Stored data
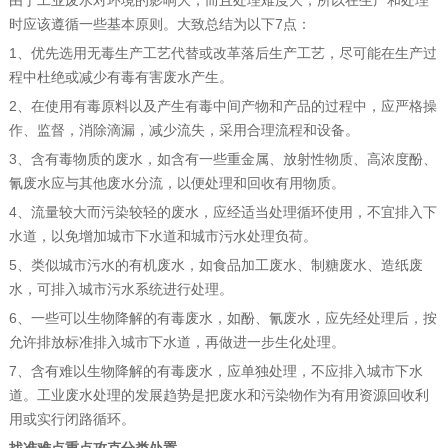
由于工业废水对环境的影响大，而且处理难度大，所以在生产和处理
时应该遵循一些基本原则。大致总结为以下7点：
1、优先选用无毒生产工艺代替或改革落后生产工艺，尽可能在生产过
程中杜绝或减少有毒有害废水产生。
2、在使用有毒原料以及产生有毒中间产物和产品的过程中，应严格操
作、监督，消除滴漏，减少流失，采用合理流程和设备。
3、含有毒物质的废水，如含有一些重金属、放射性物质、高浓度酚、
氰废水应与其他废水分流，以便处理和回收有用物质。
4、流量较大而污染较轻的废水，应经适当处理循环使用，不宜排入下
水道，以免增加城市下水道和城市污水处理负荷。
5、类似城市污水的有机废水，如食品加工废水、制糖废水、造纸废
水，可排入城市污水系统进行处理。
6、一些可以生物降解的有毒废水，如酚、氰废水，应先经处理后，按
允许排放标准排入城市下水道，再做进一步生化处理。
7、含有难以生物降解的有毒废水，应单独处理，不应排入城市下水
道。工业废水处理的发展趋势是把废水和污染物作为有用资源回收利
用或实行闭路循环。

_PROMPT_
Only the lines from the one with "4、流量较大而污染较轻的废水，应经适当处理循环使用，不宜排入下" through the last line above should be restated, word for word.

_SOLVED PROBLEM_
4、流量较大而污染较轻的废水，应经适当处理循环使用，不宜排入下
水道，以免增加城市下水道和城市污水处理负荷。
5、类似城市污水的有机废水，如食品加工废水、制糖废水、造纸废
水，可排入城市污水系统进行处理。
6、一些可以生物降解的有毒废水，如酚、氰废水，应先经处理后，按
允许排放标准排入城市下水道，再做进一步生化处理。
7、含有难以生物降解的有毒废水，应单独处理，不应排入城市下水
道。工业废水处理的发展趋势是把废水和污染物作为有用资源回收利
用或实行闭路循环。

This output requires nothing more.